-- TO DO --
Count how many lines in the items below contain the string "What", with case mattering, and reply with the number alone.

-- SOURCE RECORDS --
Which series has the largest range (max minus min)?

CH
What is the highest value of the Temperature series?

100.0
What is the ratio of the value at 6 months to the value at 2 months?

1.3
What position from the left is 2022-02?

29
---
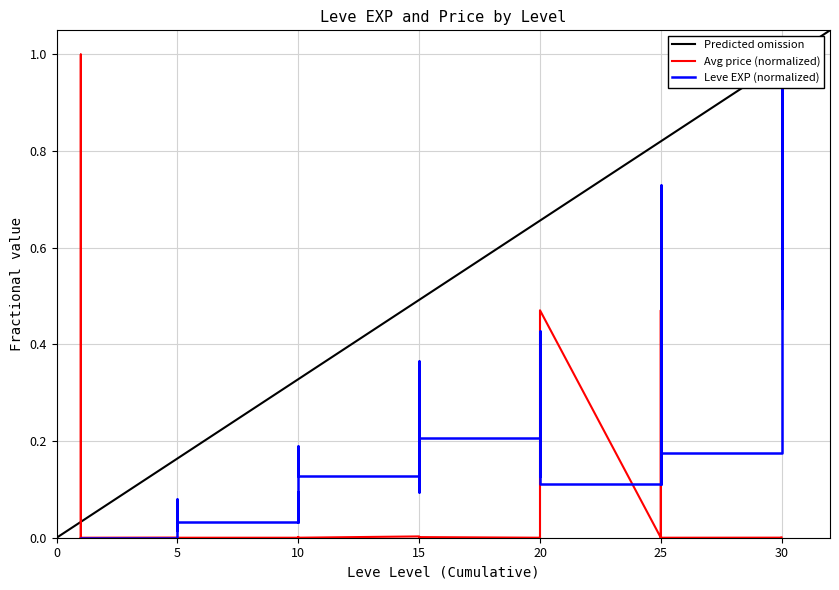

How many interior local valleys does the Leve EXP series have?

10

-- ANSWER BOX --
3